The importance of the gut microbiota in health and disease is becoming increasingly recognised. Microbiome composition seems to be vital in maintaining a healthy gut, and community perturbance has been associated with a wide range of diseases, including obesity, diabetes, IBS and cancer. In order to better understand such associations, and to work out what constitutes normal or unhealthy gut populations, it is important to analyse samples from a broad range of people, with a variety of ages, diets and lifestyles.

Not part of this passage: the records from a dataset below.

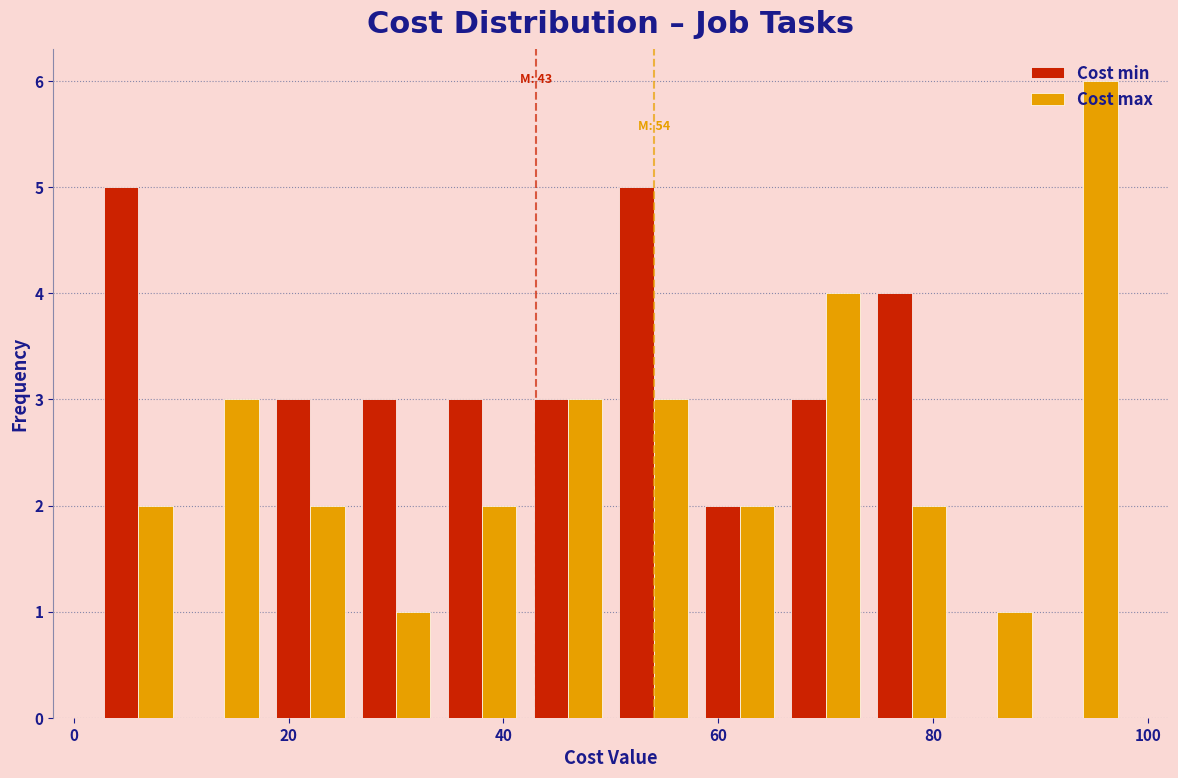

In the Cost max series, which range on the x-axis has the tallest bar?

90 to 98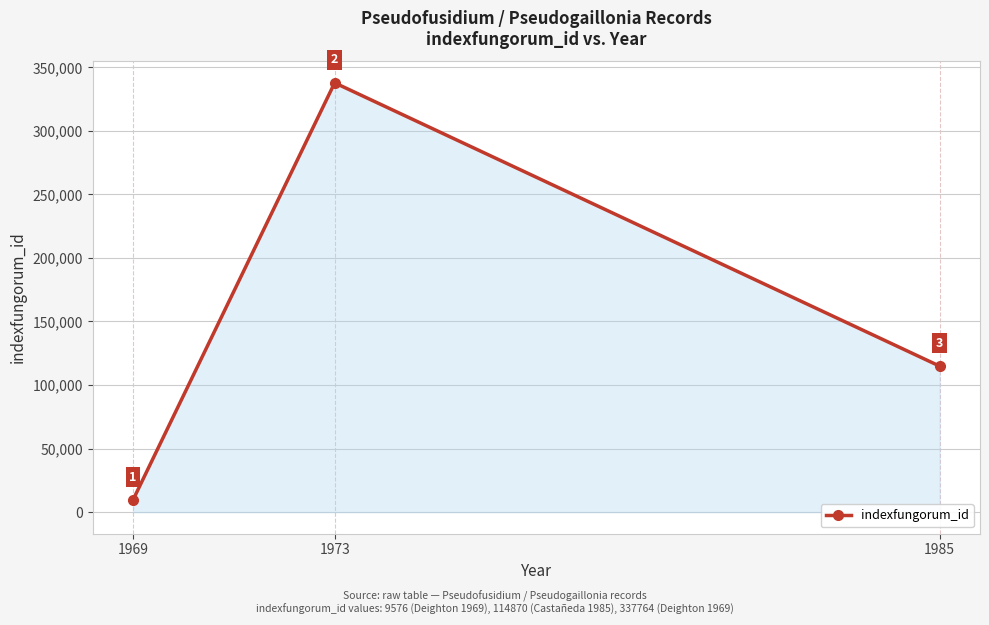

How many values are between 9576 and 337764?

3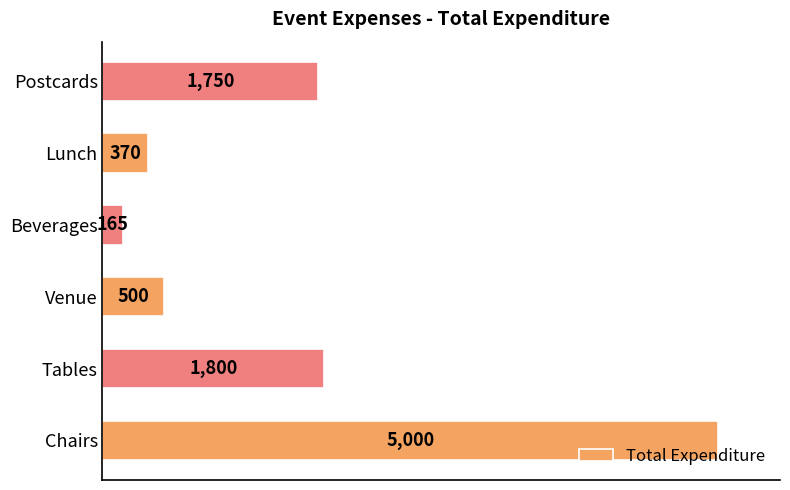

How many data points does each series have?

6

American Gut (americangut.org) is an extensive crowd-sourced citizen science project, aiming to shed light on the connections between human microbiome and health. For a small monetary contribution (covering sample processing, sequencing and analysis costs), the organisers mail volunteers a dietary and lifestyle questionnaire and sample collection kit. Samples and questionnaires are then sent back for analysis. The project also contains samples and data from a related project in the UK, “The British Gut” (britishgut.org).

Once received by the laboratory, samples are anonymised, DNA is extracted and microbial 16S rRNA genes are amplified, sequenced and analysed to help reveal gut community composition. The analysis results can be accessed via the American Gut website, and the anonymised sequence sets are also submitted to public sequence data archives, such as the European Nucleotide Archive (ENA), for reuse and re-analysis by the scientific community.

EBI Metagenomics has analysed the 16S rRNA gene amplicon sequence data for over 8,000 samples from the American Gut project (ERP012803) that have been deposited with the ENA to date. The taxonomic analysis for each sequencing run can be visualised on (or downloaded from) the EBI Metagenomics web site (for example, ERR1073439). Users can also download the whole data set, summarised at both the phylum and full taxonomic classification level, as results matrix files (ERP012803).